Padahal, kita tahu persis, sebagian dari mereka adalah media yang doyan main aman. Nggak berani nulis tajam kalau nggak dapat izin dari pemilik modal. Kalau pelanggannya korporat besar atau tokoh lokal berpengaruh, ya lebih baik bungkam daripada diblacklist dari daftar iklan.
Dan sekarang mereka muncul, bukan untuk mengoreksi, tapi untuk adu tanding. Bukan tanding fakta, tapi tanding framing. Biar pembaca bingung, mana yang benar, mana yang salah. Ini bukan sekadar pencitraan, ini pembungkaman halus dengan balutan “kode etik.”
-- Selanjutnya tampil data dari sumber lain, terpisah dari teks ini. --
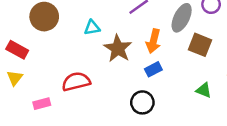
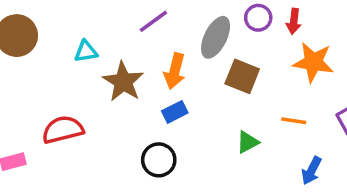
green triangle: (204, 90) -> (248, 142), turned -49

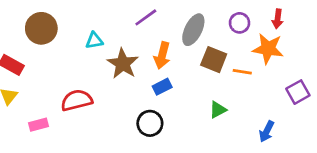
purple circle: (258, 18) -> (240, 23), moved
red arrow: (294, 21) -> (278, 19), moved
orange line: (294, 121) -> (242, 72), moved

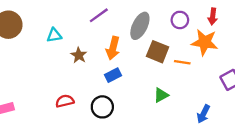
brown star: (123, 64) -> (79, 55), size x0.6
red semicircle: (77, 100) -> (65, 101), moved, size x0.7

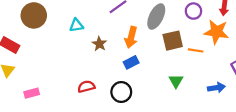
brown square: (158, 52) -> (173, 41), turned -35
green triangle: (161, 95) -> (176, 81), turned -32
blue arrow: (203, 114) -> (216, 88), moved, turned -126

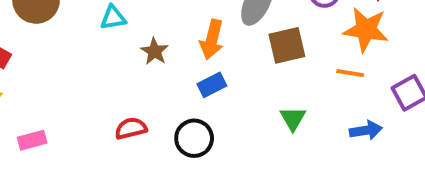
orange line: (196, 50) -> (350, 73), moved

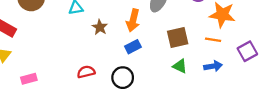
brown square: (287, 45) -> (178, 38), moved
green triangle: (293, 118) -> (180, 66), turned -35
blue arrow: (366, 130) -> (213, 66), moved

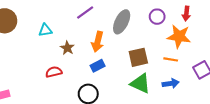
green triangle: (180, 66) -> (140, 83), size x1.5
red semicircle: (86, 72) -> (54, 72), moved

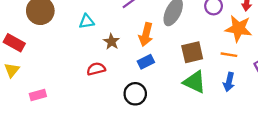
blue arrow: (171, 83) -> (229, 82), turned 112

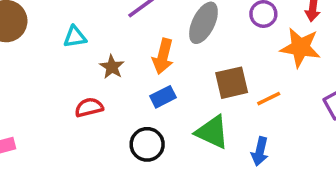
orange line: (229, 55) -> (269, 99), moved, turned -35
green triangle: (195, 82) -> (212, 132), moved
blue arrow: (229, 82) -> (260, 151), moved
Pertanyaannya, siapa yang sebenarnya panik? Siapa yang tiba-tiba berisik karena takut kenyataan yang ditutup-tutupi terkuak?
Kita nggak sedang bicara soal media sempurna karena tidak ada. Tapi ketika media mulai menyerang media lain hanya karena merasa terganggu eksistensinya, publik harus lebih waspada. Karena kadang, yang paling vokal soal etika, adalah yang paling sering menjualnya.
Jadi, kalau kamu baca berita yang isinya cuma nyinyir ke media lain tanpa menyentuh substansi kasus, ingat satu hal, bisa jadi itu bukan klarifikasi, tapi strategi. Strategi mengalihkan fokus agar kebenaran tetap terkubur di balik tumpukan etika yang dimanipulasi.